How could the United States help mobilize a responsible public outcry for change? Consider the example of Java in 1999. Indonesian mobs were burning down Chinese businesses, homes, and churches, and the country faced an existential crisis. With the skilled encouragement and overt funding of the American Embassy and USAID, a group of Indonesian civil society leaders fashioned a powerful series of television commercials that prompted positive, peaceful alternatives. For less than $5 million, 210 million people were shown a better path. The US supported – but did not control – the message.

Imagine a video and film campaign on many of Pakistan's 35 television networks that mourned the lost lives of innocent victims and elevated the heroism of first responders and local officials. Just the stories of those faithful Pakistanis who were killed in the Marriott hotel bombing last year alone would generate massive revulsion against terrorism. Denial could no longer be the convenient response.

Imagine drowning out the Taliban's message by ramping up community radio stations and local service groups. On a recent visit to Pakistan, my colleagues and I at the Center for Strategic and International Studies identified dozens of well-run, highly organized local groups competing for the exact slice of society the Taliban and other extremists seek to recruit. All of them could do far more with increased funding. These Pakistani-led civic groups already enjoy broad public acceptance based on their good works – the kind of trust association that America must reinforce.

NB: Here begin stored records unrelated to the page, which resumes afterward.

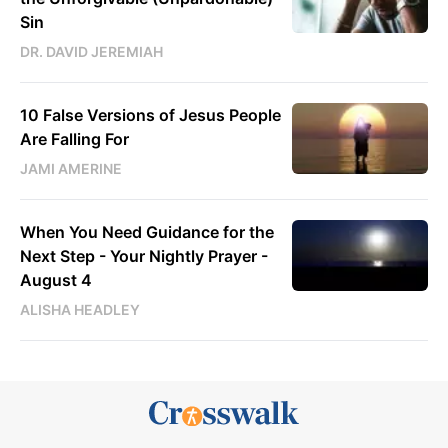
Sin
DR. DAVID JEREMIAH
10 False Versions of Jesus People
Are Falling For
JAMI AMERINE
When You Need Guidance for the
Next Step - Your Nightly Prayer -
August 4
ALISHA HEADLEY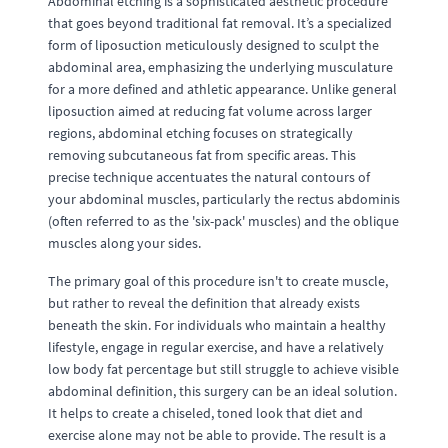
Abdominal etching is a sophisticated aesthetic procedure
that goes beyond traditional fat removal. It’s a specialized
form of liposuction meticulously designed to sculpt the
abdominal area, emphasizing the underlying musculature
for a more defined and athletic appearance. Unlike general
liposuction aimed at reducing fat volume across larger
regions, abdominal etching focuses on strategically
removing subcutaneous fat from specific areas. This
precise technique accentuates the natural contours of
your abdominal muscles, particularly the rectus abdominis
(often referred to as the 'six-pack' muscles) and the oblique
muscles along your sides.
The primary goal of this procedure isn't to create muscle,
but rather to reveal the definition that already exists
beneath the skin. For individuals who maintain a healthy
lifestyle, engage in regular exercise, and have a relatively
low body fat percentage but still struggle to achieve visible
abdominal definition, this surgery can be an ideal solution.
It helps to create a chiseled, toned look that diet and
exercise alone may not be able to provide. The result is a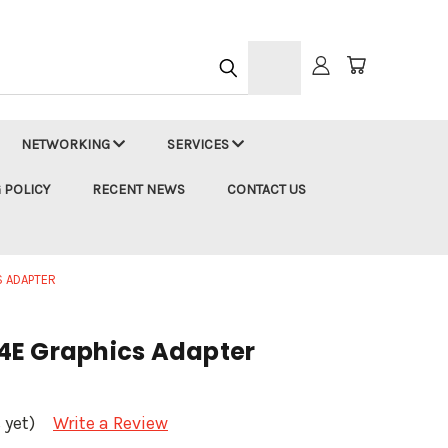
h
NETWORKING
SERVICES
 POLICY
RECENT NEWS
CONTACT US
S ADAPTER
4E Graphics Adapter
 yet)
Write a Review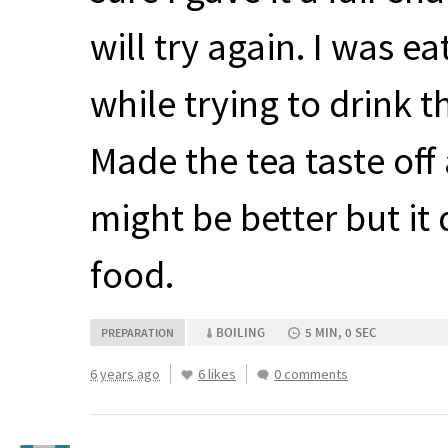
will try again. I was e
while trying to drink th
Made the tea taste off 
might be better but it 
food.
BOILING
5 MIN, 0 SEC
PREPARATION
6 years ago
6 likes
0 comments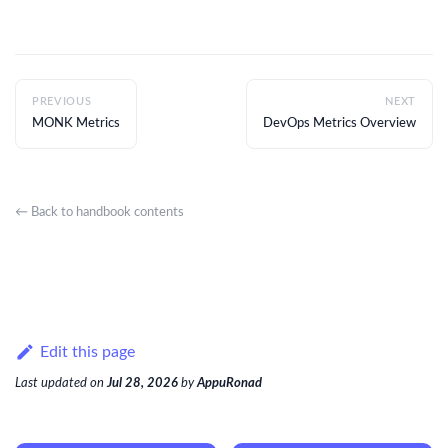
PREVIOUS
NEXT
MONK Metrics
DevOps Metrics Overview
← Back to handbook contents
Edit this page
Last updated
on
Jul 28, 2026
by
AppuRonad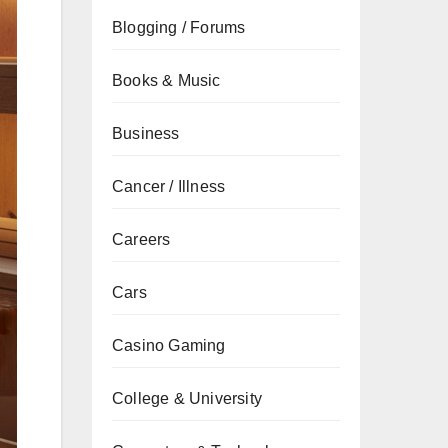
Blogging / Forums
Books & Music
Business
Cancer / Illness
Careers
Cars
Casino Gaming
College & University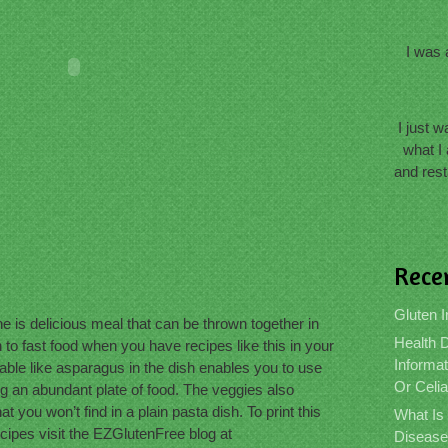
I was 
I just 
what I 
and rest
Rece
Gluten I
is delicious meal that can be thrown together in
Health D
to fast food when you have recipes like this in your
Informat
able like asparagus in the dish enables you to use
Or Celi
ing an abundant plate of food. The veggies also
t you won’t find in a plain pasta dish. To print this
What Is
ecipes visit the EZGlutenFree blog at
Disease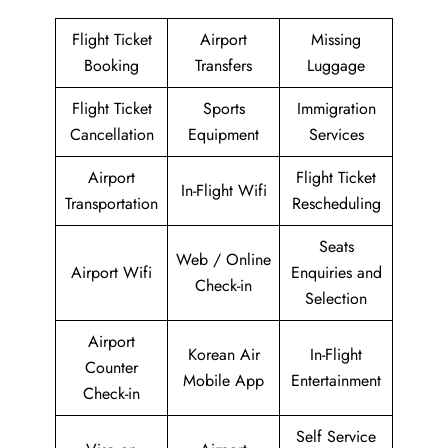
Flight Ticket
Airport
Missing
Booking
Transfers
Luggage
Flight Ticket
Sports
Immigration
Cancellation
Equipment
Services
Airport
Flight Ticket
In-Flight Wifi
Transportation
Rescheduling
Seats
Web / Online
Airport Wifi
Enquiries and
Check-in
Selection
Airport
Korean Air
In-Flight
Counter
Mobile App
Entertainment
Check-in
Self Service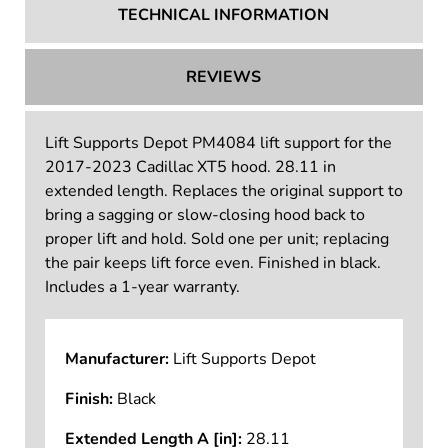
TECHNICAL INFORMATION
REVIEWS
Lift Supports Depot PM4084 lift support for the
2017-2023 Cadillac XT5 hood. 28.11 in
extended length. Replaces the original support to
bring a sagging or slow-closing hood back to
proper lift and hold. Sold one per unit; replacing
the pair keeps lift force even. Finished in black.
Includes a 1-year warranty.
Manufacturer:
Lift Supports Depot
Finish:
Black
Extended Length A [in]:
28.11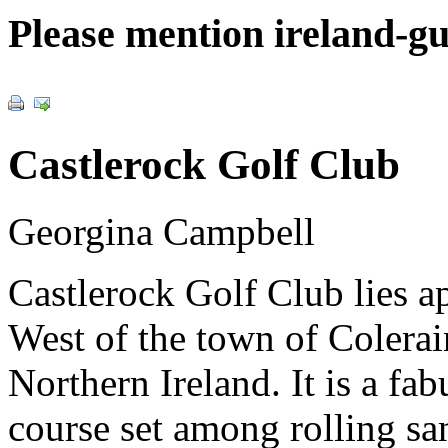
Please mention ireland-g
Castlerock Golf Club
Georgina Campbell
Castlerock Golf Club lies 
West of the town of Colerai
Northern Ireland. It is a fa
course set among rolling san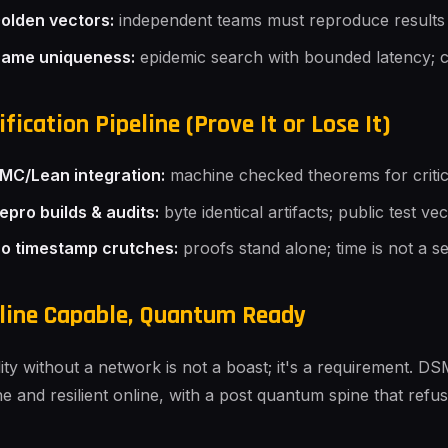
olden vectors:
independent teams must reproduce results
ame uniqueness:
epidemic search with bounded latency; co
ification Pipeline (Prove It or Lose It)
MC/Lean integration:
machine checked theorems for critical
epro builds & audits:
byte identical artifacts; public test vec
o timestamp crutches:
proofs stand alone; time is not a s
line Capable, Quantum Ready
lity without a network is not a boast; it's a requirement. DSM
ine and resilient online, with a post quantum spine that ref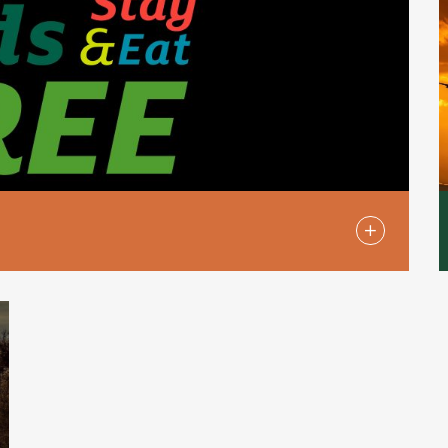
e, by which children under the age of 13
akfast at Holiday Inn standard menu
ild menu, when accompanied by at least one
om a full-priced table d’hote or à la carte
ir parents’ room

Public mobilization is fast and agile, reaching directly into society and avoiding bureaucratic and governmental delays. It is safe, spreading activity at every level and making retribution more difficult. It is viral, creating a positive energy and course of action for a public and press eager to escape paralysis. Finally, it helps create leaders.

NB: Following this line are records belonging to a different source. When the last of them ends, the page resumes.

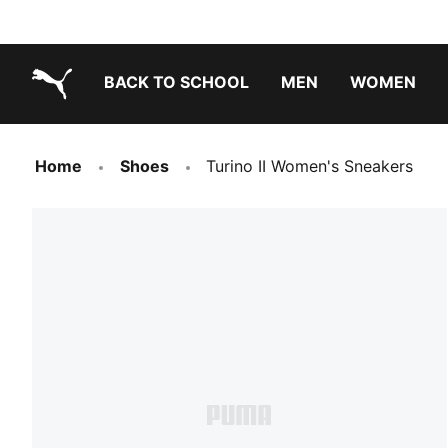
BACK TO SCHOOL
MEN
WOMEN
PUMA.com
Home
Shoes
Turino II Women's Sneakers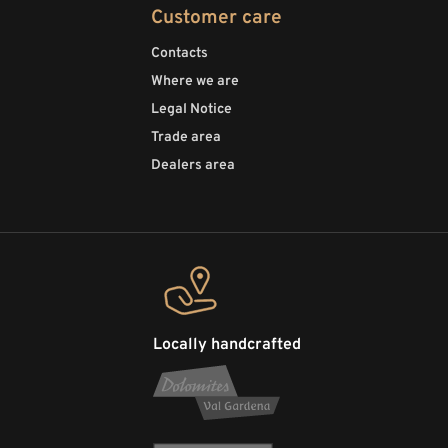
Customer care
Contacts
Where we are
Legal Notice
Trade area
Dealers area
Locally handcrafted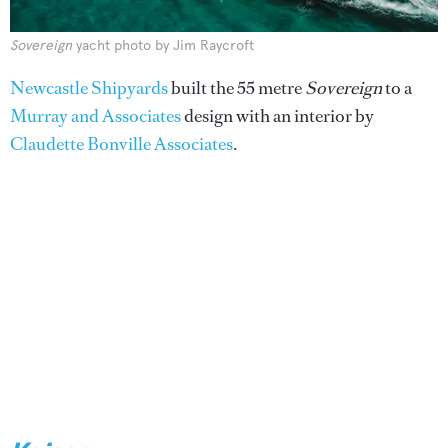
Sovereign
yacht photo by Jim Raycroft
Newcastle Shipyards
built the 55 metre
Sovereign
to a
Murray and Associates
design with an interior by
Claudette Bonville Associates
.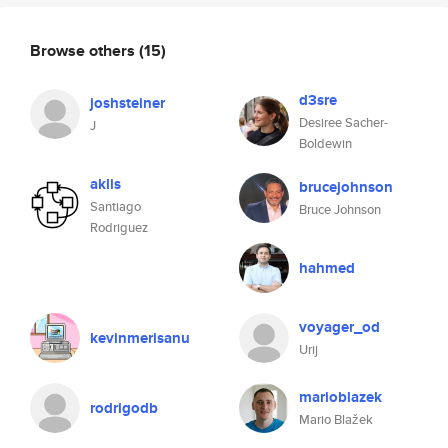
Browse others
(15)
d3sre
joshsteiner
Desiree Sacher-
J
Boldewin
aklis
brucejohnson
Santiago
Bruce Johnson
Rodriguez
hahmed
voyager_od
kevinmerisanu
Urij
marioblazek
rodrigodb
Mario Blažek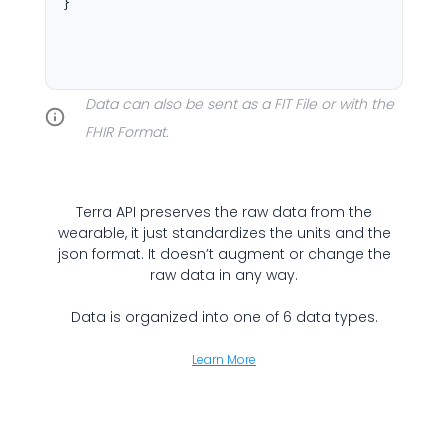
}
Cookie Preferences
Data can also be sent as a FIT File or with the
Essential Cookies
Always On
FHIR Format.
Advertisement Cookies
Analytics Cookies
Terra API preserves the raw data from the
wearable, it just standardizes the units and the
json format. It doesn’t augment or change the
Submit
Cancel
raw data in any way.
Data is organized into one of 6 data types.
Learn More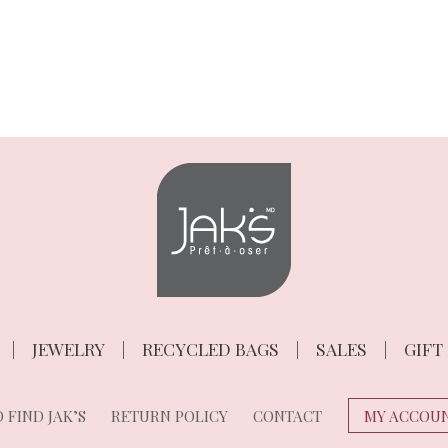
JEWELRY
RECYCLED BAGS
SALES
GIFT
 FIND JAK’S
RETURN POLICY
CONTACT
MY ACCOU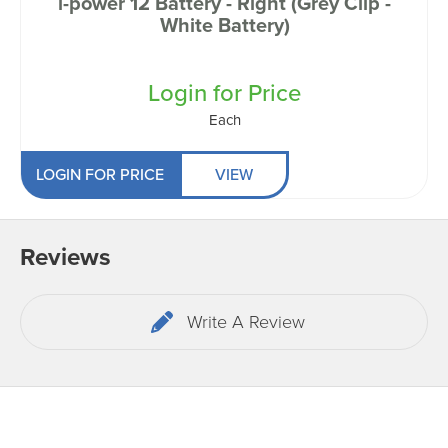
i-power 12 Battery - Right (Grey Clip -
White Battery)
Login for Price
Each
LOGIN FOR PRICE
VIEW
Reviews
Write A Review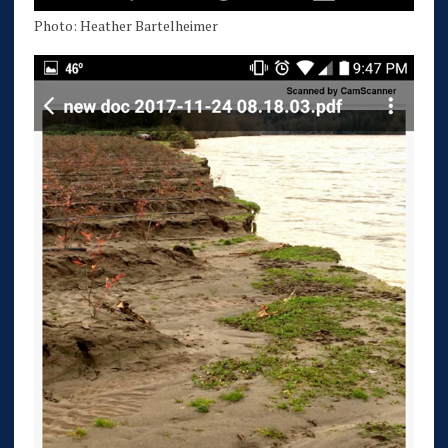
Photo: Heather Bartelheimer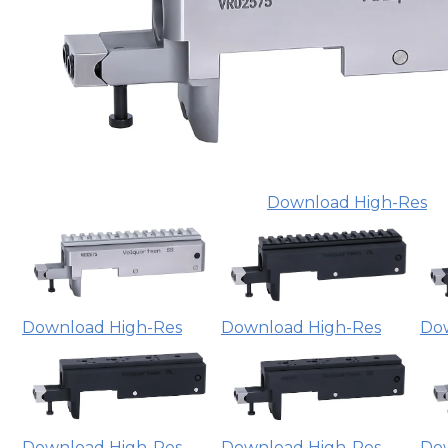
Download High-Res
Download High-Res
Download High-Res
Do
Download High-Res
Download High-Res
Do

Smart power can advance the peaceful, democratic dreams of Pakistanis. There will be a need for direct fiscal, developmental, and security assistance, but almost nothing succeeds without the major involvement of the people. America's open and respectful encouragement of local voices and common concerns could provide the foundation for popular change.

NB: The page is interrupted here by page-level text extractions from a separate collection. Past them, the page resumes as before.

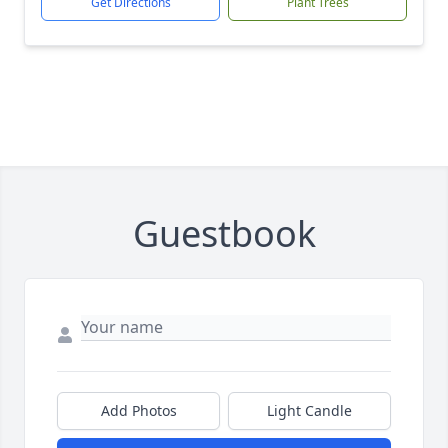
Get Directions
Plant Trees
Guestbook
Add Photos
Light Candle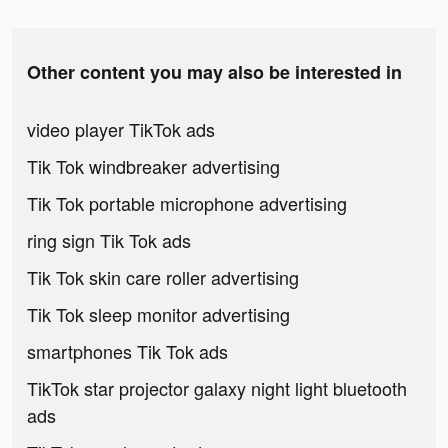
Other content you may also be interested in
video player TikTok ads
Tik Tok windbreaker advertising
Tik Tok portable microphone advertising
ring sign Tik Tok ads
Tik Tok skin care roller advertising
Tik Tok sleep monitor advertising
smartphones Tik Tok ads
TikTok star projector galaxy night light bluetooth
ads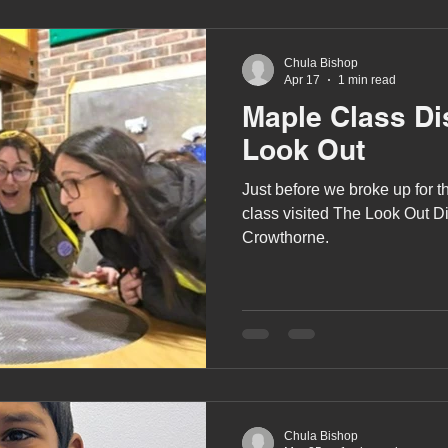
Chula Bishop
Apr 17
1 min read
Maple Class Di
Look Out
Just before we broke up for t
class visited The Look Out D
Crowthorne.
Chula Bishop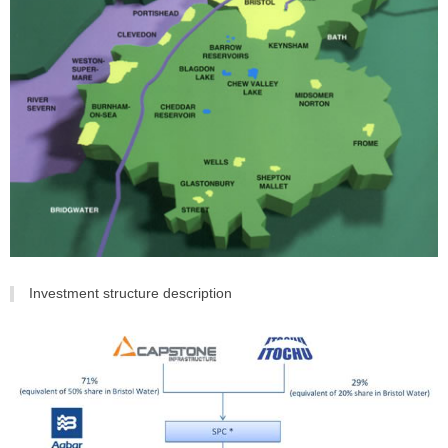
Investment structure description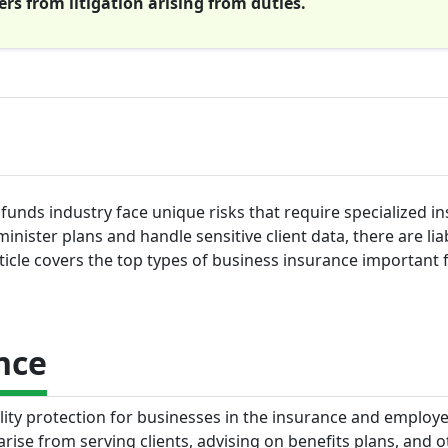
rs from litigation arising from duties.
funds industry face unique risks that require specialized i
nister plans and handle sensitive client data, there are liab
ticle covers the top types of business insurance important f
nce
ility protection for businesses in the insurance and employ
arise from serving clients, advising on benefits plans, and o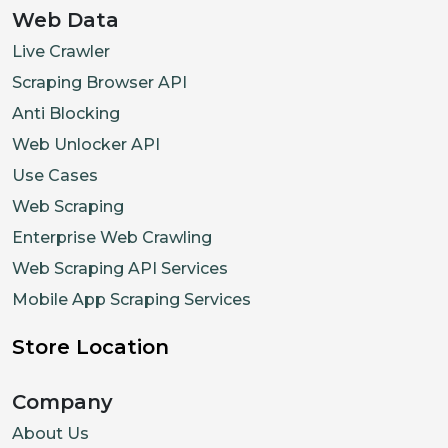
Web Data
Live Crawler
Scraping Browser API
Anti Blocking
Web Unlocker API
Use Cases
Web Scraping
Enterprise Web Crawling
Web Scraping API Services
Mobile App Scraping Services
Store Location
Company
About Us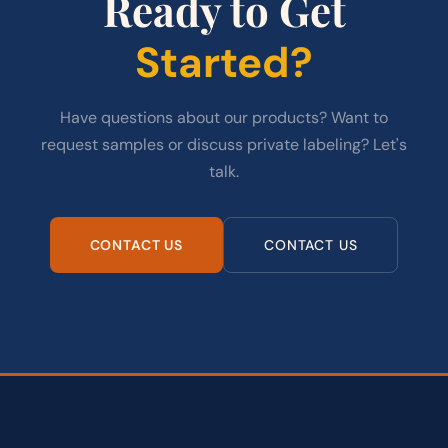
Ready to Get
Started?
Have questions about our products? Want to
request samples or discuss private labeling? Let's
talk.
CONTACT US
CONTACT US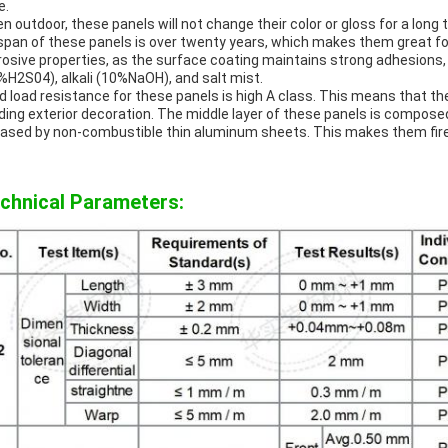
e.
n outdoor, these panels will not change their color or gloss for a long 
espan of these panels is over twenty years, which makes them great fo
rosive properties, as the surface coating maintains strong adhesions,
%H2S04), alkali (10%NaOH), and salt mist.
d load resistance for these panels is high A class. This means that th
lding exterior decoration. The middle layer of these panels is compose
ased by non-combustible thin aluminum sheets. This makes them fire
chnical Parameters:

Pakistan may be the first of several complex crises. Nigeria, Iran, and perhaps Mexico will require the United States to think creatively about huge internal problems. Smart power will permit all voices to be heard and promote the rejection of violence and intimidation. It should be our next step in Pakistan.

Rick Barton is a senior adviser at the Center for Strategic and International Studies, a think tank in Washington, and was a member of their Smart Power Commission, a bipartisan effort to submit recommendations for developing an integrated policy to strengthen US influence, image, and effectiveness.